Les photographies d’Elizabeth Prouvost créent une valse. Celle d’avant le verbe, où le premier spectacle s’offre dans « le resserrement et l’exiguïté » des trois strates de l’existence que précise Louis-Combet : l’état confusionnel, l’état androgynique et l’état anthropologique au sein des « aspirations contradictoires de la lumière et des ténèbres ». La photographe les montre dans leur dialectique créatrice au moment où tout se scinde avant de se réunir : « C’est la naissance du sexe. C’est le commencement de l’histoire » écrit le poète.

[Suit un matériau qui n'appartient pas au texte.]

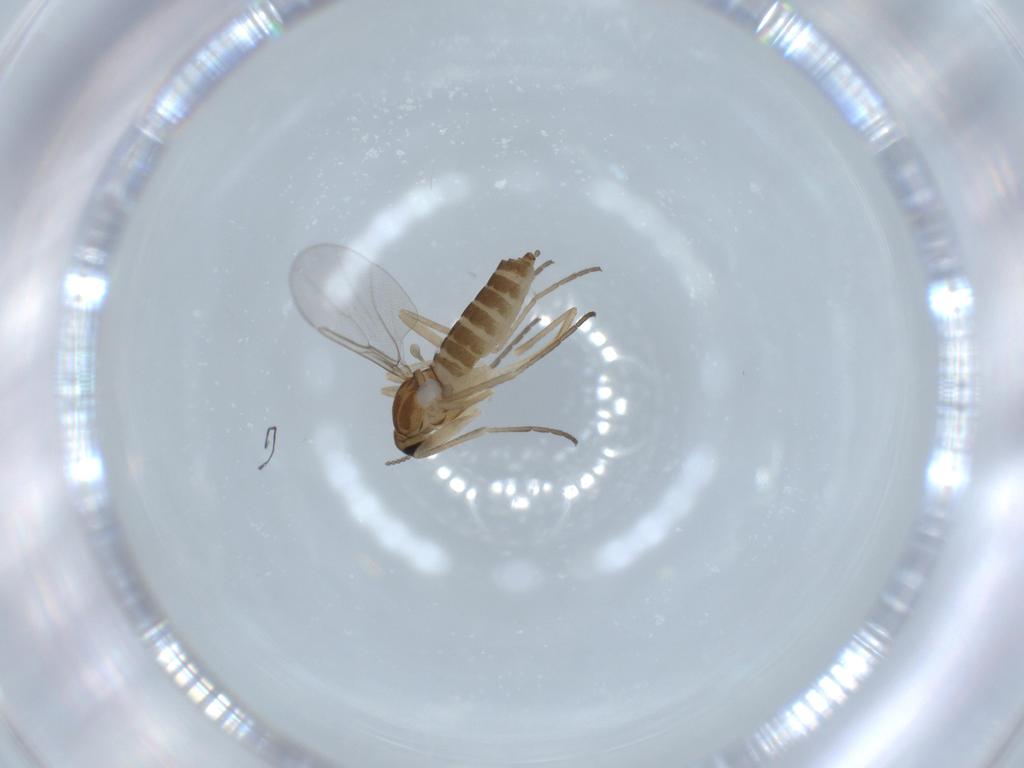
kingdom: Animalia
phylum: Arthropoda
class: Insecta
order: Diptera
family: Cecidomyiidae
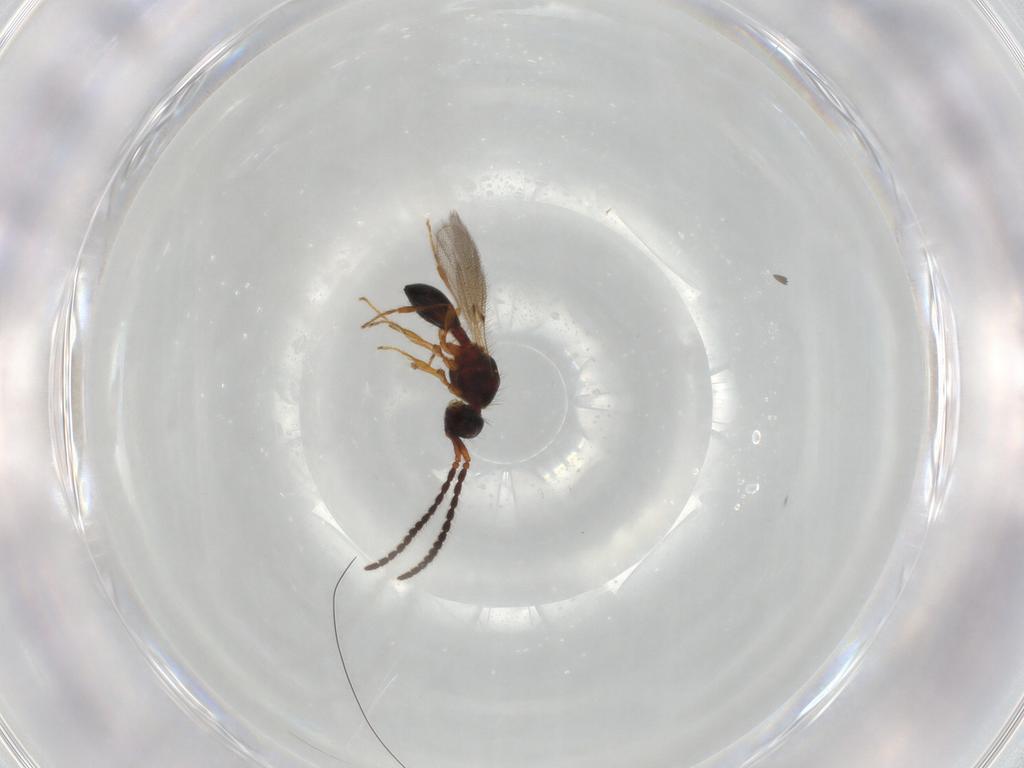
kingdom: Animalia
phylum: Arthropoda
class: Insecta
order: Hymenoptera
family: Diapriidae
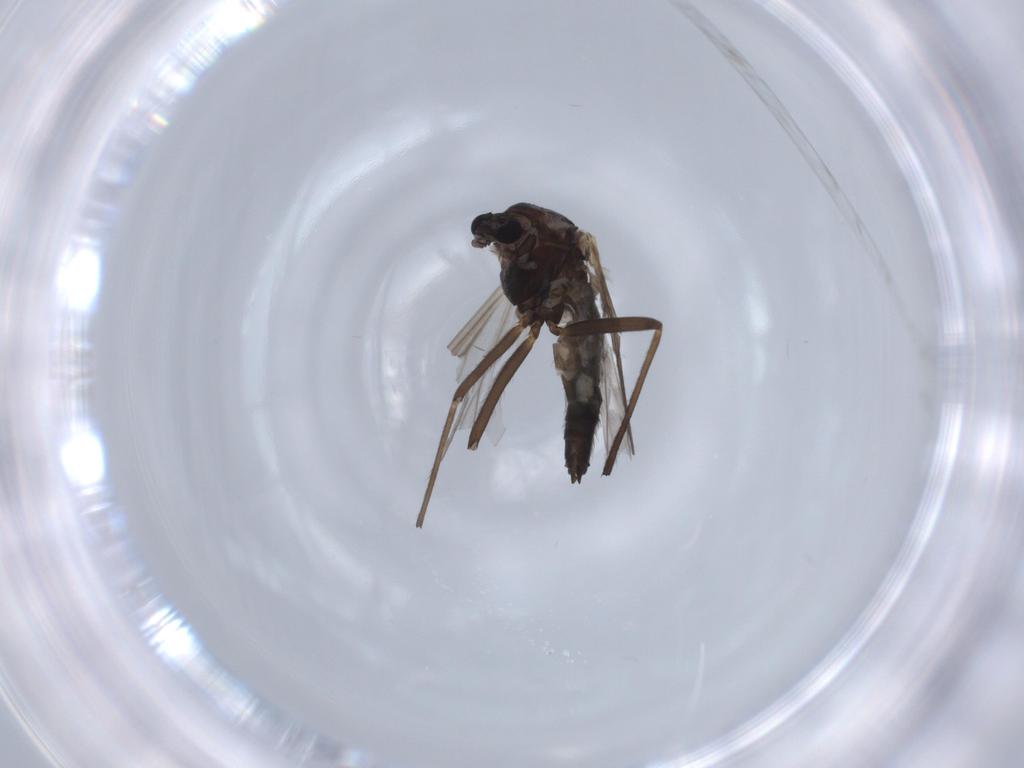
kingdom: Animalia
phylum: Arthropoda
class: Insecta
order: Diptera
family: Chironomidae
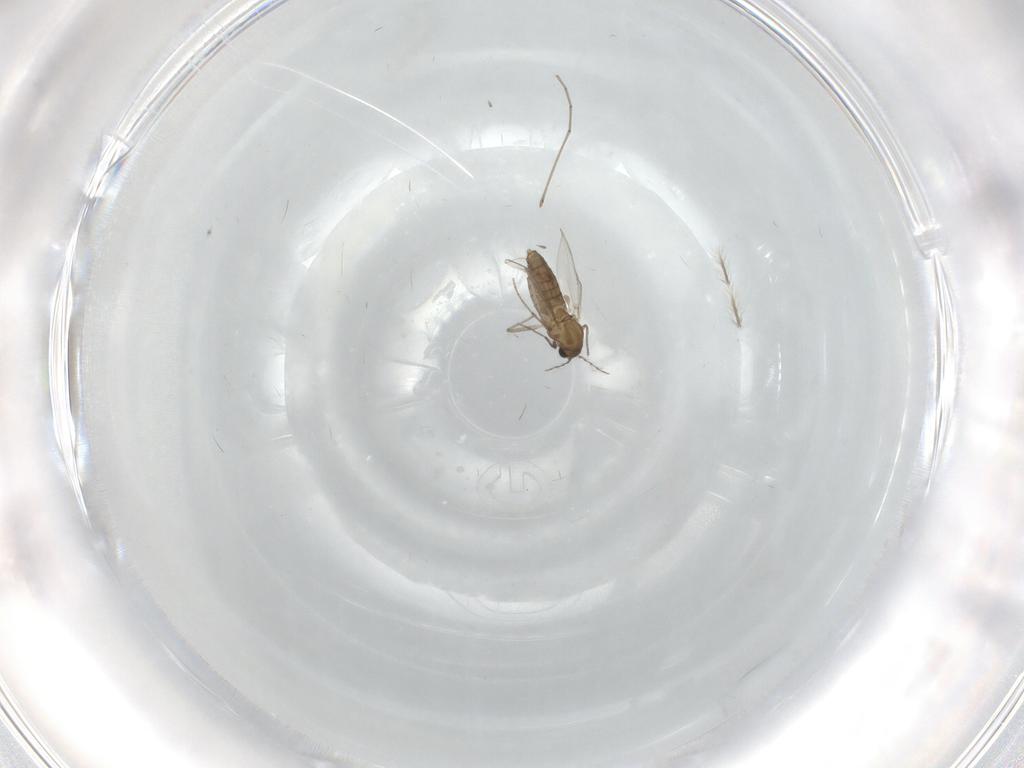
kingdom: Animalia
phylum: Arthropoda
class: Insecta
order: Diptera
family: Chironomidae
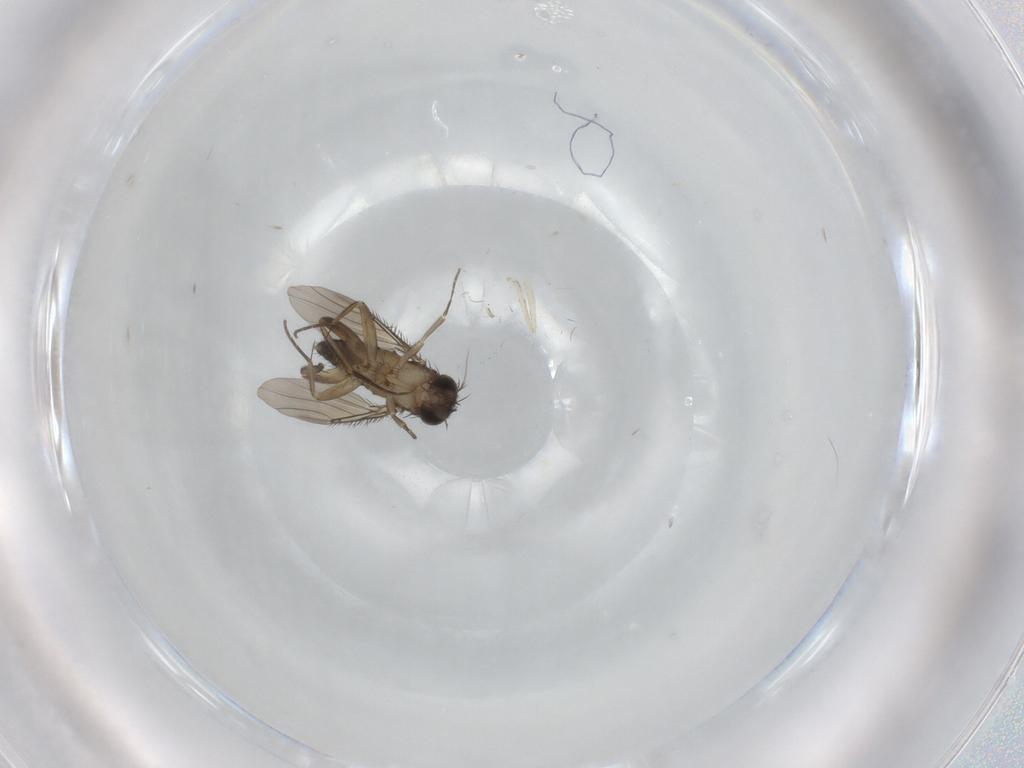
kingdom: Animalia
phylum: Arthropoda
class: Insecta
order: Diptera
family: Phoridae
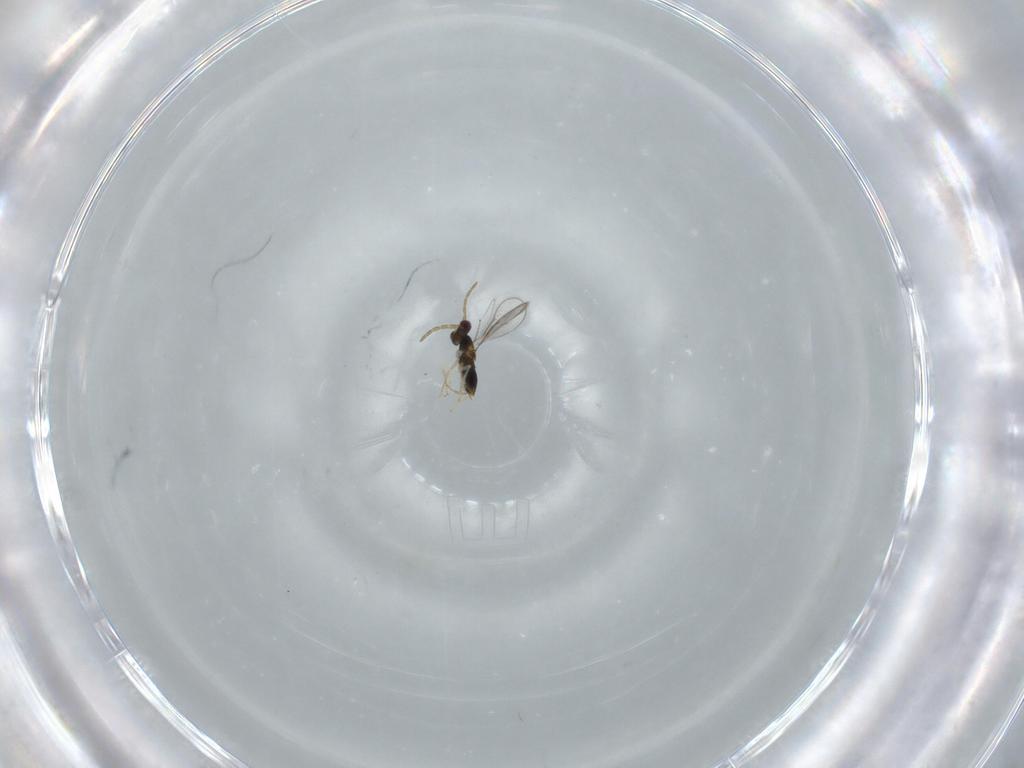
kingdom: Animalia
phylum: Arthropoda
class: Insecta
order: Hymenoptera
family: Aphelinidae
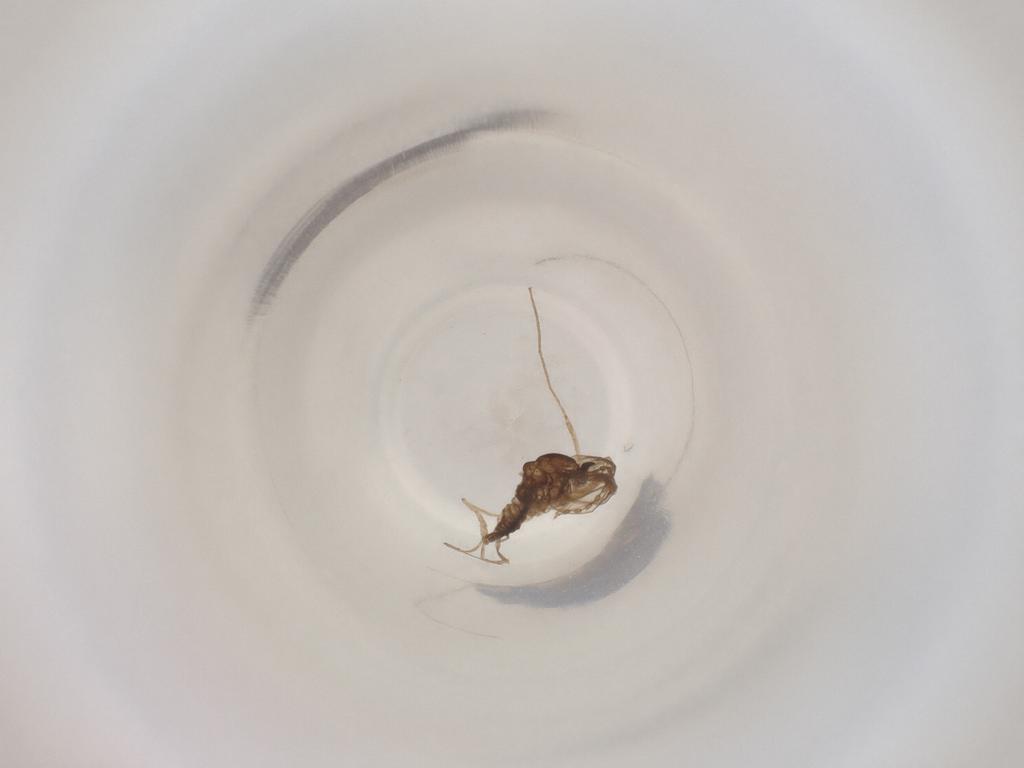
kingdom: Animalia
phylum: Arthropoda
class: Insecta
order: Diptera
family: Cecidomyiidae
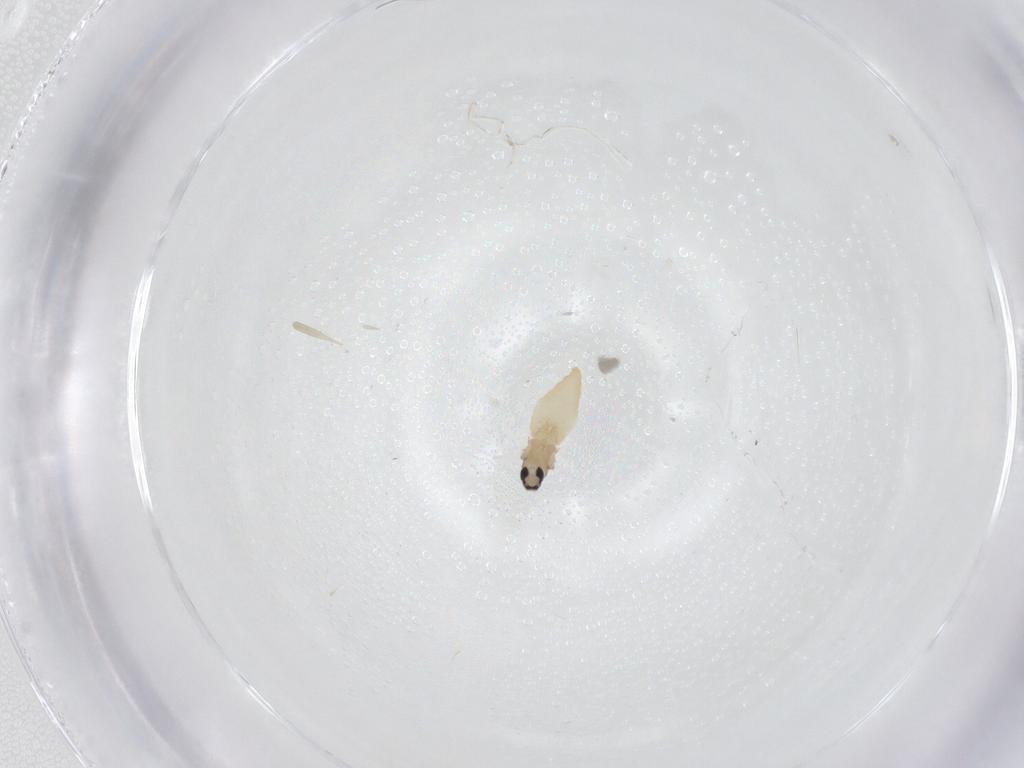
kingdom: Animalia
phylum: Arthropoda
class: Insecta
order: Diptera
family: Cecidomyiidae
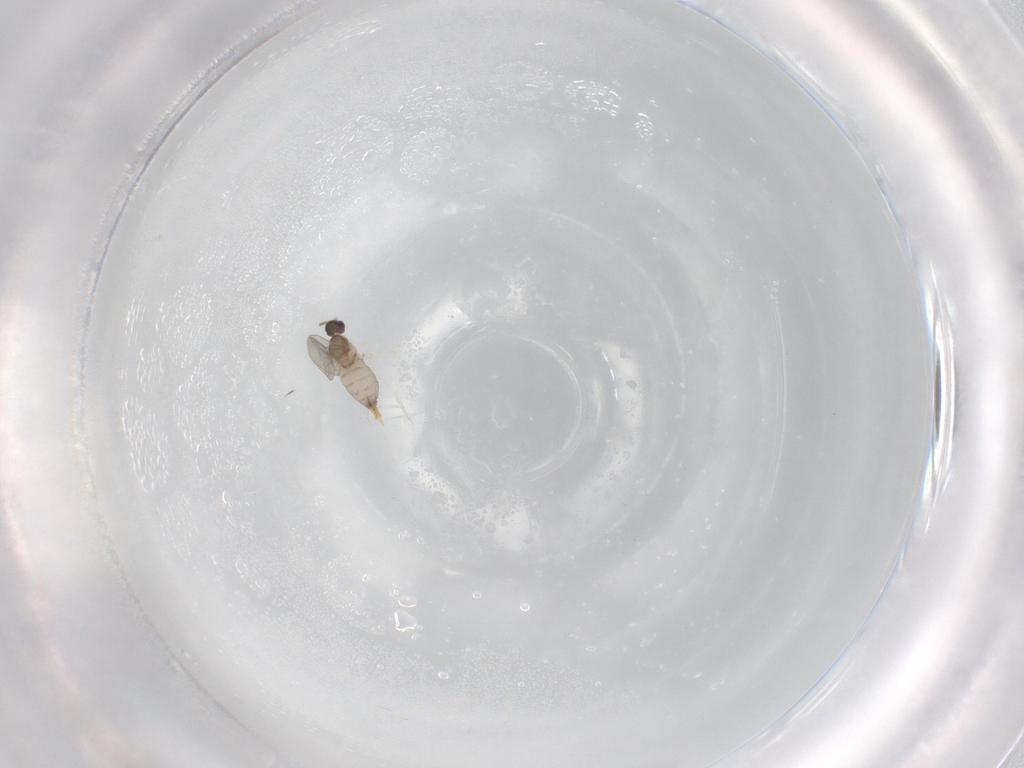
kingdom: Animalia
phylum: Arthropoda
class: Insecta
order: Diptera
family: Cecidomyiidae
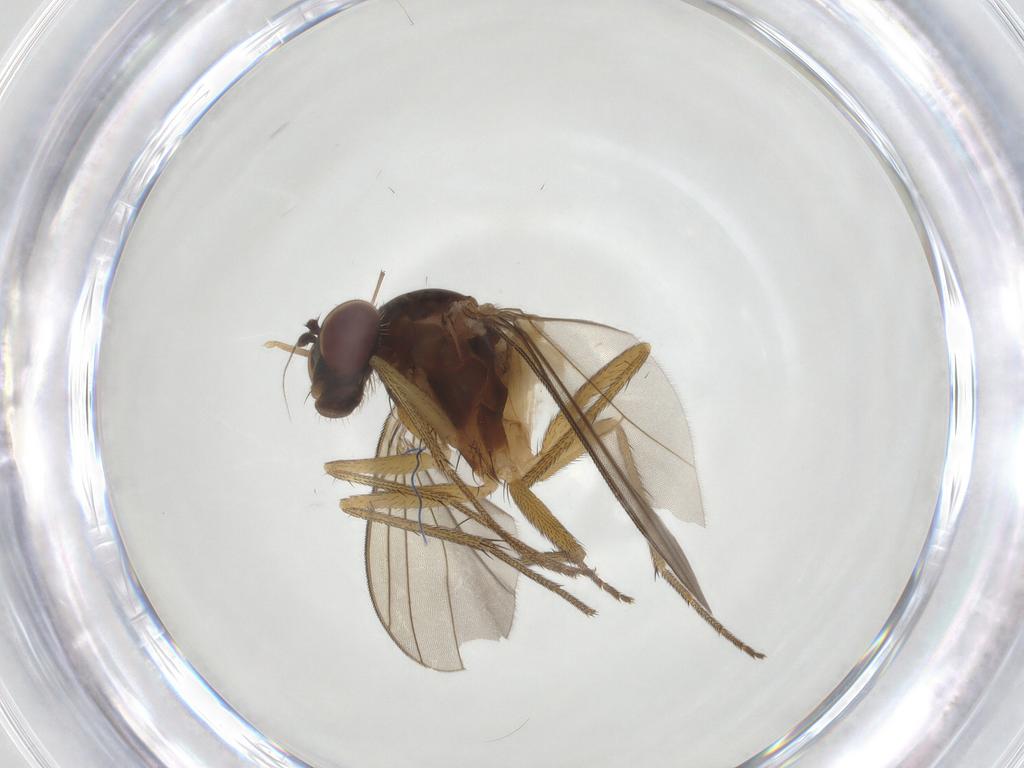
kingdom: Animalia
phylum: Arthropoda
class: Insecta
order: Diptera
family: Dolichopodidae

D’où ce croisement au sein de l’écriture du masculin et du féminin et du dialogue du texte et de l’image, de la photographe et du poète. L’homme à l’origine rêve de rester dans le ventre premier. Mais « Le désir de lumière l’emporte sur l’attachement à la ténèbre originelle. Ainsi l’Être se dégage de son fondement, il s’extirpe de la gangue qui le retient. » Néanmoins, son seul souci est de retrouver et de retourner dans la mère première à travers toutes les femmes.
La confusion restera de mise et Elizabeth Prouvost l’organise là où Louis-Combet tente les séparations. Ebloui par la lumière, l’homme rêve de retrouver l’abîme de l’obscur. La terre ignore qu’elle est femme et mère. L’homme le sent confusément et rêve d’épouser incestueusement « sa dimension abyssale, son épaisseur organique, sa puissance vitale. Elle ressent sa douceur, sa tendresse, sa chaleur infuse, son humidité ».
Tout le livre organise cette fête tellurique, aquatique et charnelle. Bouche de souffle et de feu. Le sexe féminin reste donc le « Trou de la matière à vif. Son exutoire. Son éruptoir. » C’est là que naissent les mots du cri où, dit Louis-Combet, « commence le commencement ». L’être retenu puis expulsé n’a qu’un but : le retrouver dans le but peut-être de ne pas parler. C’est pourquoi ici les images font ce que les mots ne font pas.
jean-paul gavard-perret
Claude Louis-Combet & Elizabeth Prouvost, Né du limon, Fata Morgana, Fontfroide le Haut, 2018.